There has also been performed a very remarkable operation on animals which may hereafter produce important results. Several experimenters have opened the heads of two dogs (both under an anesthetic, and both as carefully and as tenderly cared for as any human being could be, the operations being attended with but little pain,* as they were done with the most careful antiseptic precautions), have taken a bit of the brain from the head of each dog and transferred it to that of the other dog. The pieces so transferred have grown in place, and have caused at least no mischief. Whether it will ever be possible to transfer brain tissue from the lower animals to man, and whether if so transferred it will properly perform its function, are problems as yet unsolved. It would be, I think, unwise to test its effects in man except as applied only to the motor regions at first, for we have every reason to believe that the motor cells in an animal's brain subserve precisely the same function as the motor cells in the human brain. Moreover, nothing of this kind would ever be done excepting perhaps in case of an accident where a considerable portion of the human brain was destroyed, when possibly this loss could be made good from an animal's brain. It is unnecessary, however, to discuss this question at present, for all the facts in the case, the needful precautions to be taken, and all the possible results, must first be determined in much greater detail and by much larger experimentation on animals than has yet been done before it will ever be considered in man. But it is not at all impossible that in this way we may see hereafter one of the most brilliant achievements of modern cerebral surgery.

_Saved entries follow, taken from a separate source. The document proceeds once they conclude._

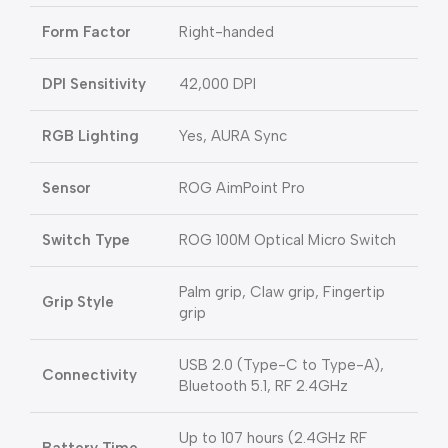
Form Factor
Right-handed
DPI Sensitivity
42,000 DPI
RGB Lighting
Yes, AURA Sync
Sensor
ROG AimPoint Pro
Switch Type
ROG 100M Optical Micro Switch
Palm grip, Claw grip, Fingertip
Grip Style
grip
USB 2.0 (Type-C to Type-A),
Connectivity
Bluetooth 5.1, RF 2.4GHz
Up to 107 hours (2.4GHz RF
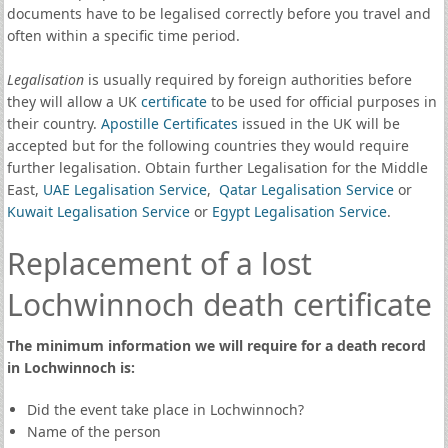
documents have to be legalised correctly before you travel and
often within a specific time period.
Legalisation
is usually required by foreign authorities before
they will allow a UK
certificate
to be used for official purposes in
their country.
Apostille Certificates
issued in the UK will be
accepted but for the following countries they would require
further legalisation. Obtain further Legalisation for the Middle
East,
UAE Legalisation Service
,
Qatar Legalisation Service
or
Kuwait Legalisation Service
or
Egypt Legalisation Service
.
Replacement of a lost
Lochwinnoch death certificate
The minimum information we will require for a death record
in Lochwinnoch is:
Did the event take place in Lochwinnoch?
Name of the person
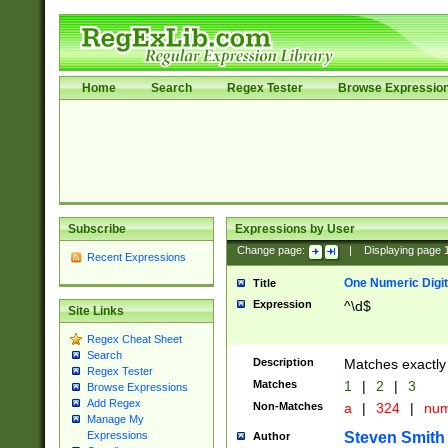
Home
Search
Regex Tester
Browse Expressio
Subscribe
Expressions by User
Change page:
|
Displaying page
Recent Expressions
One Numeric Digit
Title
Expression
^\d$
Site Links
Regex Cheat Sheet
Search
Description
Matches exactly 
Regex Tester
Matches
1
|
2
|
3
Browse Expressions
Add Regex
Non-Matches
a
|
324
|
nu
Manage My
Steven Smith
Expressions
Author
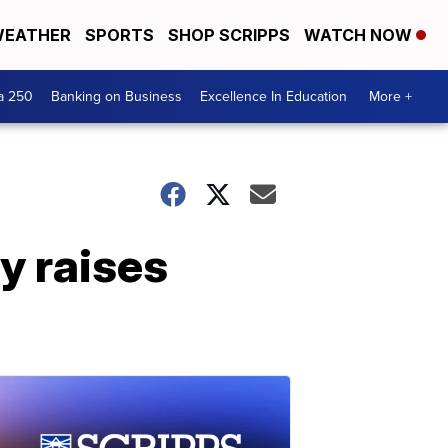
EATHER
SPORTS
SHOP SCRIPPS
WATCH NOW
a 250
Banking on Business
Excellence In Education
More +
y raises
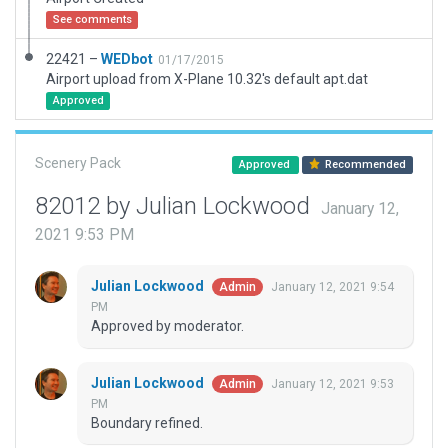
See comments
22421 –
WEDbot
01/17/2015
Airport upload from X-Plane 10.32's default apt.dat
Approved
Scenery Pack
Approved
Recommended
82012 by Julian Lockwood
January 12,
2021 9:53 PM
Julian Lockwood
January 12, 2021 9:54
Admin
PM
Approved by moderator.
Julian Lockwood
January 12, 2021 9:53
Admin
PM
Boundary refined.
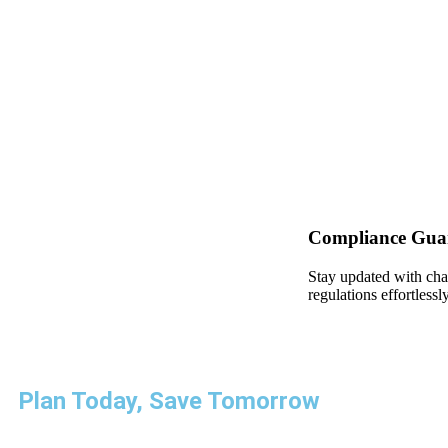
Compliance Gua
Stay updated with cha
regulations effortlessly
Plan Today, Save Tomorrow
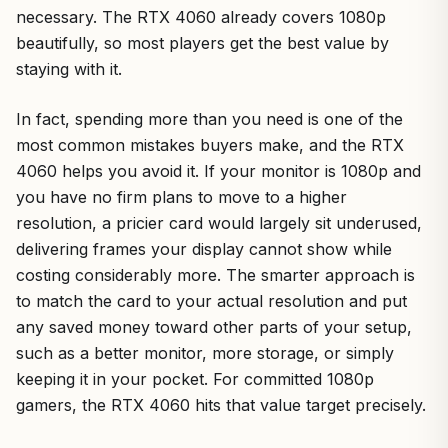
necessary. The RTX 4060 already covers 1080p
beautifully, so most players get the best value by
staying with it.
In fact, spending more than you need is one of the
most common mistakes buyers make, and the RTX
4060 helps you avoid it. If your monitor is 1080p and
you have no firm plans to move to a higher
resolution, a pricier card would largely sit underused,
delivering frames your display cannot show while
costing considerably more. The smarter approach is
to match the card to your actual resolution and put
any saved money toward other parts of your setup,
such as a better monitor, more storage, or simply
keeping it in your pocket. For committed 1080p
gamers, the RTX 4060 hits that value target precisely.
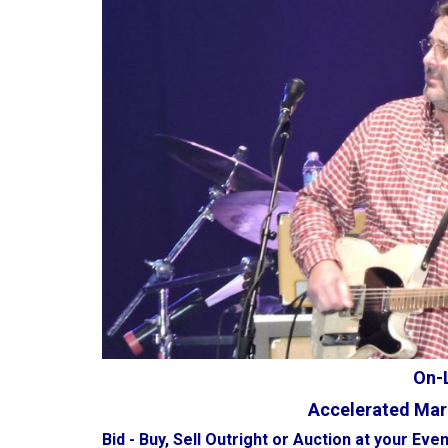
On-L
Accelerated Mar
Bid - Buy, Sell Outright or Auction at your Even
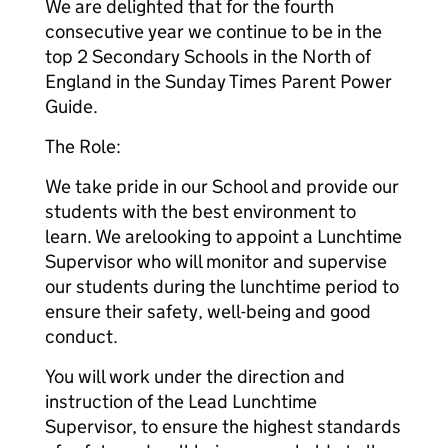
We are delighted that for the fourth
consecutive year we continue to be in the
top 2 Secondary Schools in the North of
England in the Sunday Times Parent Power
Guide.
The Role:
We take pride in our School and provide our
students with the best environment to
learn. We are
looking to appoint a Lunchtime
Supervisor who will monitor and supervise
our students during the lunchtime period to
ensure their safety, well-being and good
conduct.
You will work under the direction and
instruction of the Lead Lunchtime
Supervisor, to ensure the highest standards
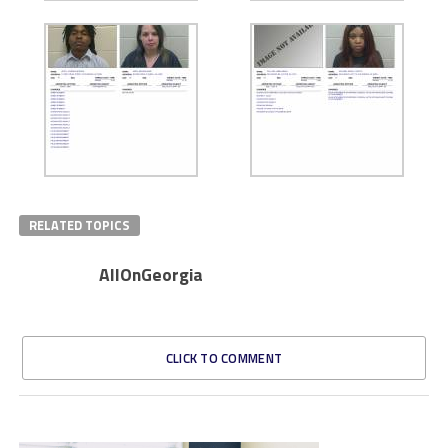
RELATED TOPICS
AllOnGeorgia
CLICK TO COMMENT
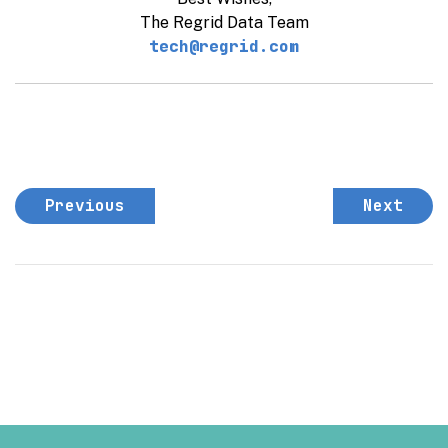
The Regrid Data Team
tech@regrid.com
Previous
Next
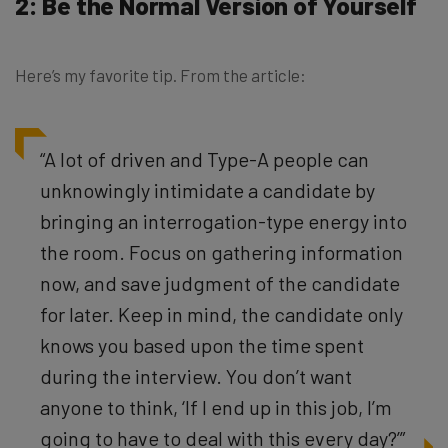
2: Be the Normal Version of Yourself
Here’s my favorite tip. From the article:
“A lot of driven and Type-A people can
unknowingly intimidate a candidate by
bringing an interrogation-type energy into
the room. Focus on gathering information
now, and save judgment of the candidate
for later. Keep in mind, the candidate only
knows you based upon the time spent
during the interview. You don’t want
anyone to think, ‘If I end up in this job, I’m
going to have to deal with this every day?’”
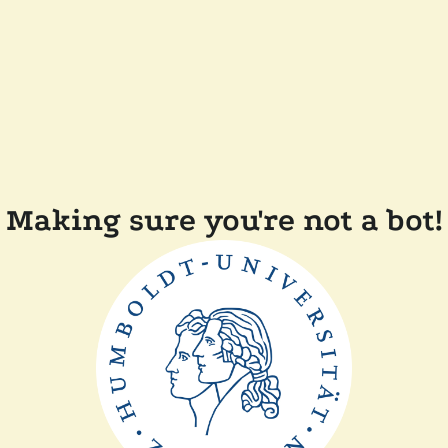
Making sure you're not a bot!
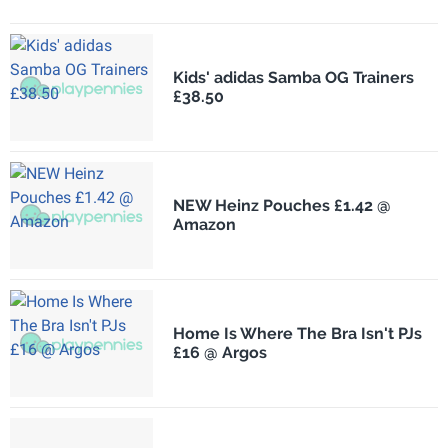
Kids' adidas Samba OG Trainers
£38.50
NEW Heinz Pouches £1.42 @
Amazon
Home Is Where The Bra Isn't PJs
£16 @ Argos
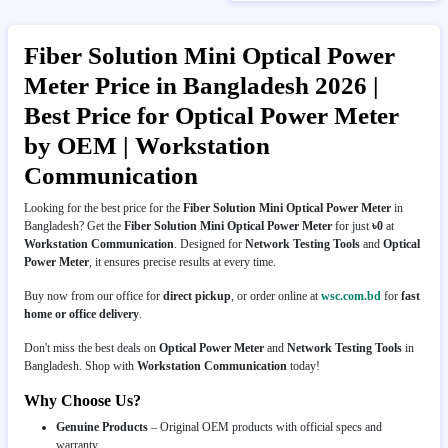
Fiber Solution Mini Optical Power
Meter Price in Bangladesh 2026 |
Best Price for Optical Power Meter
by OEM | Workstation
Communication
Looking for the best price for the
Fiber Solution Mini Optical Power Meter
in
Bangladesh? Get the
Fiber Solution Mini Optical Power Meter
for just
৳0
at
Workstation Communication
. Designed for
Network Testing Tools
and
Optical
Power Meter
, it ensures precise results at every time.
Buy now from our office for
direct pickup
, or order online at
wsc.com.bd
for
fast
home or office delivery
.
Don't miss the best deals on
Optical Power Meter
and
Network Testing Tools
in
Bangladesh. Shop with
Workstation Communication
today!
Why Choose Us?
Genuine Products
– Original OEM products with official specs and
warranty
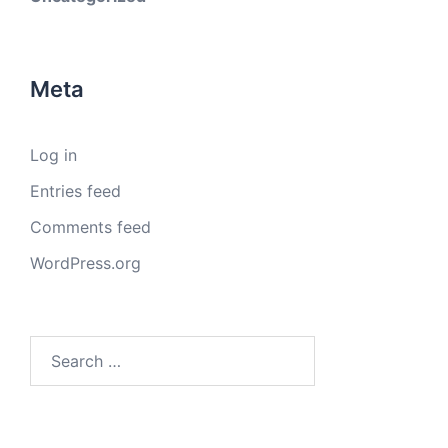
Meta
Log in
Entries feed
Comments feed
WordPress.org
Search
for:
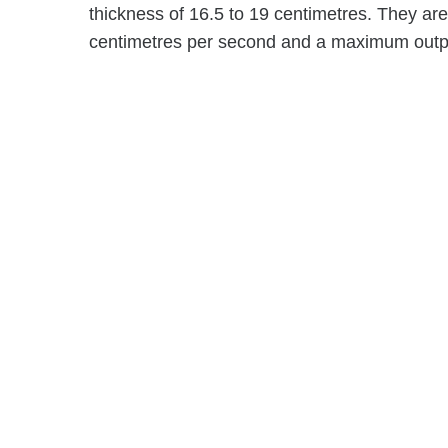
thickness of 16.5 to 19 centimetres. They ar
centimetres per second and a maximum output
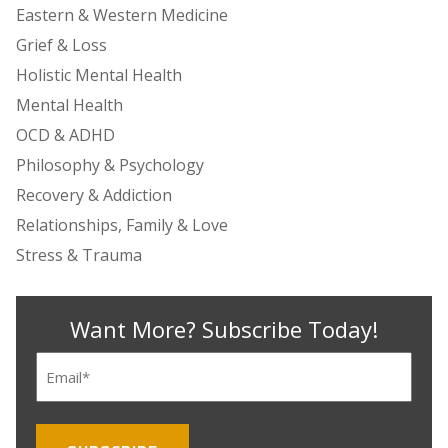
Eastern & Western Medicine
Grief & Loss
Holistic Mental Health
Mental Health
OCD & ADHD
Philosophy & Psychology
Recovery & Addiction
Relationships, Family & Love
Stress & Trauma
Want More? Subscribe Today!
Email
(Required)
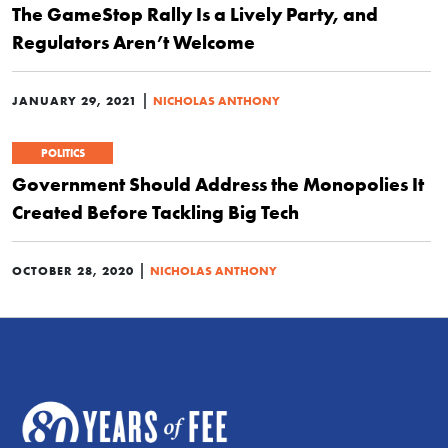
The GameStop Rally Is a Lively Party, and
Regulators Aren’t Welcome
|
JANUARY 29, 2021
NICHOLAS ANTHONY
POLITICS
Government Should Address the Monopolies It
Created Before Tackling Big Tech
|
OCTOBER 28, 2020
NICHOLAS ANTHONY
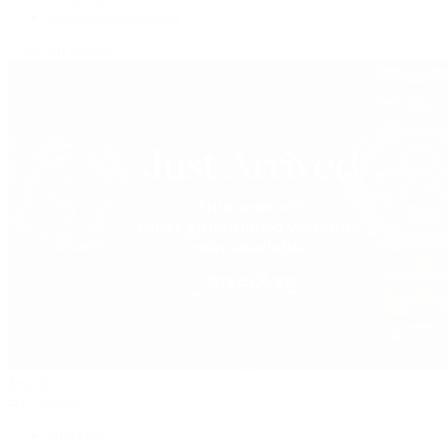
Vacheron Constantin
View All Brands
Jewelry
By Category
Bracelets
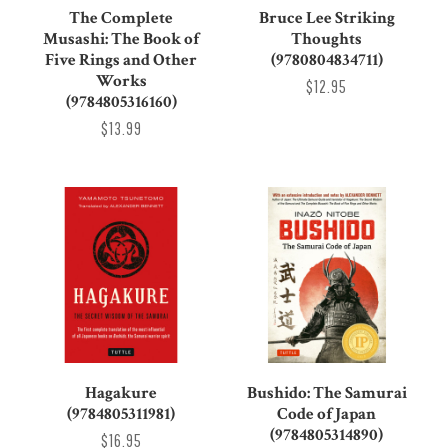
The Complete
Bruce Lee Striking
Musashi: The Book of
Thoughts
Five Rings and Other
(9780804834711)
Works
$12.95
(9784805316160)
$13.99
Hagakure
Bushido: The Samurai
(9784805311981)
Code of Japan
(9784805314890)
$16.95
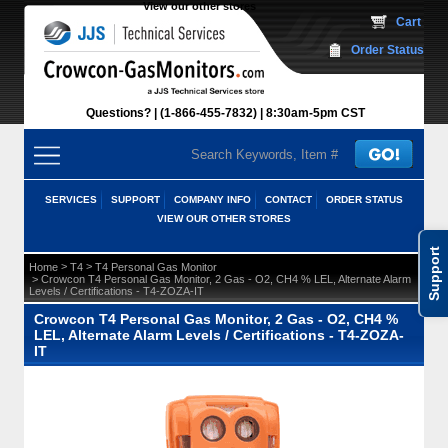
View our other stores
 Cart
Order Status
Questions?
(1-866-455-7832)
 8:30am-5pm CST
SERVICES
SUPPORT
COMPANY INFO
CONTACT
ORDER STATUS
VIEW OUR OTHER STORES
Support
 >
 >
Home
T4
T4 Personal Gas Monitor
 > Crowcon T4 Personal Gas Monitor, 2 Gas - O2, CH4 % LEL, Alternate Alarm
Levels / Certifications - T4-ZOZA-IT
Crowcon T4 Personal Gas Monitor, 2 Gas - O2, CH4 %
LEL, Alternate Alarm Levels / Certifications - T4-ZOZA-
IT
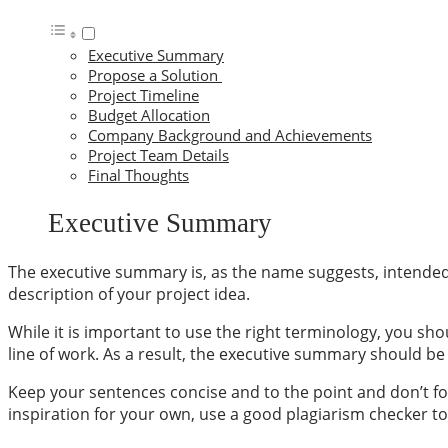
Executive Summary
Propose a Solution
Project Timeline
Budget Allocation
Company Background and Achievements
Project Team Details
Final Thoughts
Executive Summary
The
executive summary
is, as the name suggests, intended
description of your project idea.
While it is important to use the right terminology, you sh
line of work. As a result, the executive summary should b
Keep your sentences concise and to the point and don’t for
inspiration for your own, use a
good plagiarism checker to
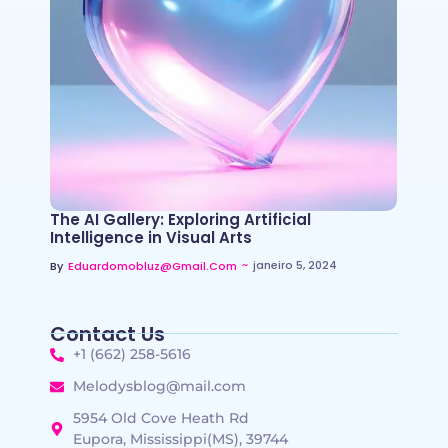
The AI Gallery: Exploring Artificial
Intelligence in Visual Arts
~
janeiro 5, 2024
By
Eduardomobluz@gmail.com
Contact Us
+1 (662) 258-5616
Melodysblog@mail.com
5954 Old Cove Heath Rd
Eupora, Mississippi(MS), 39744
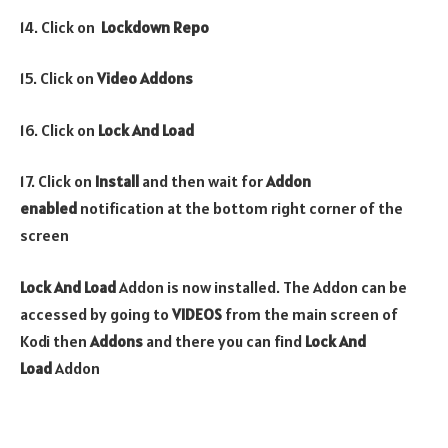
14. Click on
Lockdown
Repo
15. Click on
Video
Addons
16. Click on
Lock And Load
17. Click on
Install
and then wait for
Addon
enabled
notification at the bottom right corner of the
screen
Lock And Load
Addon is now installed. The Addon can be
accessed by going to
VIDEOS
from the main screen of
Kodi then
Addons
and there you can find
Lock And
Load
Addon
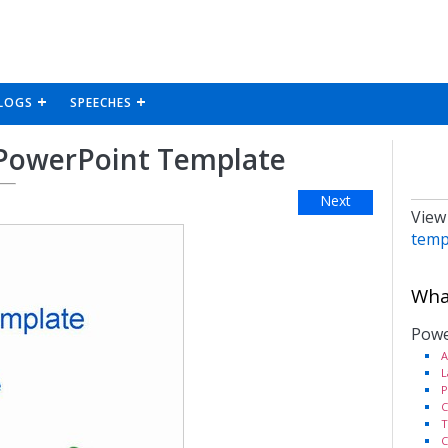
LOGS
SPEECHES
s PowerPoint Template
Next
View
temp
What
Powe
A
L
P
C
T
C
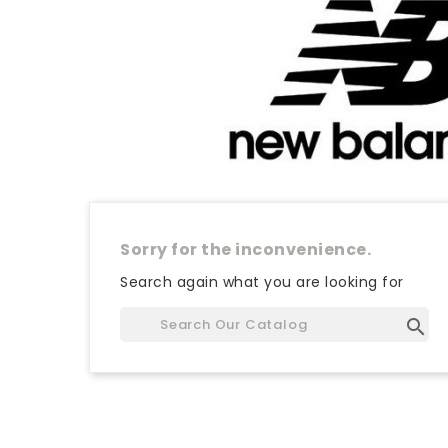
Sorry for the inconvenience.
Search again what you are looking for

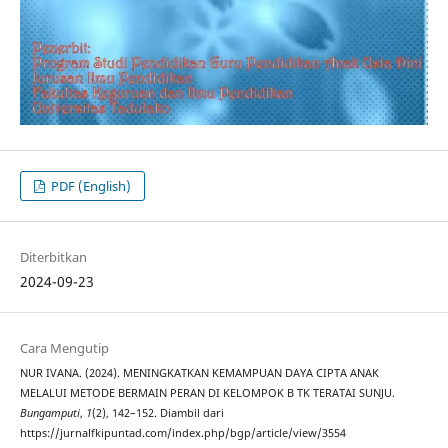
PDF (English)
Diterbitkan
2024-09-23
Cara Mengutip
NUR IVANA. (2024). MENINGKATKAN KEMAMPUAN DAYA CIPTA ANAK
MELALUI METODE BERMAIN PERAN DI KELOMPOK B TK TERATAI SUNJU.
Bungamputi
,
1
(2), 142–152. Diambil dari
https://jurnalfkipuntad.com/index.php/bgp/article/view/3554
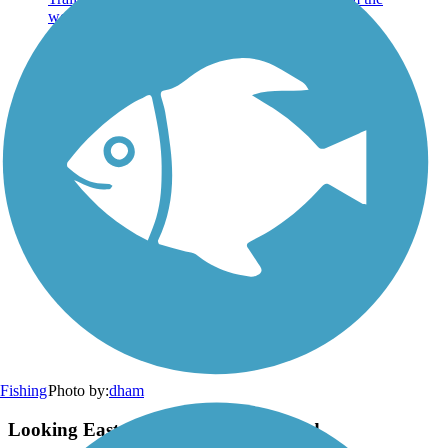
Photo by:
dham
Fishing
Looking East from Western Trailhead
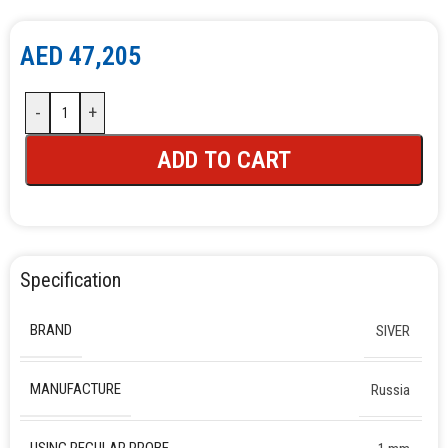
AED
47,205
-
+
ADD TO CART
Specification
BRAND
SIVER
MANUFACTURE
Russia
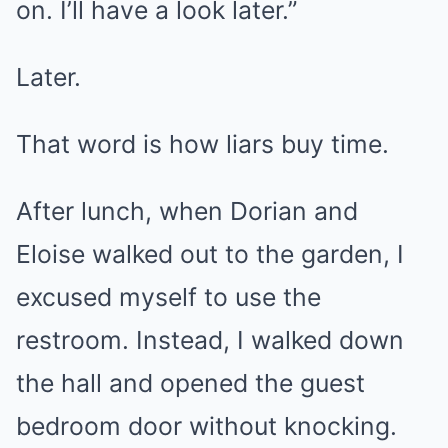
on. I’ll have a look later.”
Later.
That word is how liars buy time.
After lunch, when Dorian and
Eloise walked out to the garden, I
excused myself to use the
restroom. Instead, I walked down
the hall and opened the guest
bedroom door without knocking.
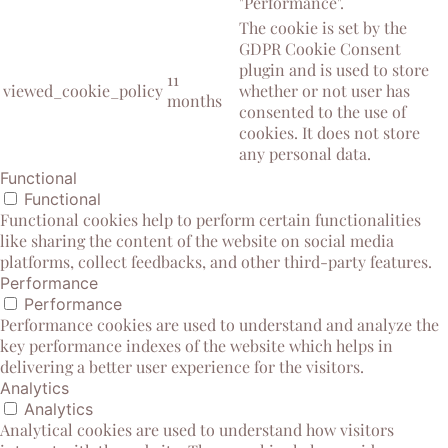
"Performance".
The cookie is set by the
GDPR Cookie Consent
plugin and is used to store
11
viewed_cookie_policy
whether or not user has
months
consented to the use of
cookies. It does not store
any personal data.
Functional
Functional
Functional cookies help to perform certain functionalities
like sharing the content of the website on social media
platforms, collect feedbacks, and other third-party features.
Performance
Performance
Performance cookies are used to understand and analyze the
key performance indexes of the website which helps in
delivering a better user experience for the visitors.
Analytics
Analytics
Analytical cookies are used to understand how visitors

* Most operations on the brain are followed by very little pain, and sometimes it may truthfully be said by none. It is not an uncommon result for the patient to take no medicine, or at most a single small dose of an anodyne on the first day, be out of bed in three to five days, and entirely well in a week or ten days.

But we must return again to our last patient, for her subsequent history as to her epilepsy is quite as interesting as, and to her no doubt even more important than, the condition of her thumb. On December 17, 1891, seven weeks after the operation, she had one slight attack. January 13 and 30, 1892, there were two; then she had none until March 12th; another very slight one came on May 19th; and the last to date were two on July 8th (a slight one) and 10th, making in all seven attacks in eight months. The intervals, therefore, were growing longer, and the attacks, as a rule, were less severe, while before the operation the attacks were growing more severe and far more frequent, for at the time she entered the infirmary they were tending to become daily.*

The antivivisectionists constantly parade the few physicians who are in accord with their views, and by frequent reappearances make an apparent army upon the stage. As a matter of fact, Mr. Lawson Tait is the only one who has an international reputation; the rest are but little known. Even Mr. Tait recently changed his views, and in a speech in favor of the objects of the British Institute of Preventive Medicine, which are largely attained through vivisection, has declared that “bacteriological experiments on animals had proved of great value." What the real opinion of the medical profession of Great Britain is as to the value of vivisection is seen by the following resolution, which was passed in August, 1892, at the Nottingham meeting of the British Medical Association, and passed unanimously. The weight of such an authority can be best measured when I state that it is the largest and most important association of physicians in the world, and numbers over 15,000 members, including most of the distinguished men of the profession in Great Britain.

*Since this was written her attacks have become somewhat more frequent, but are still far less frequent and severe than before the operation.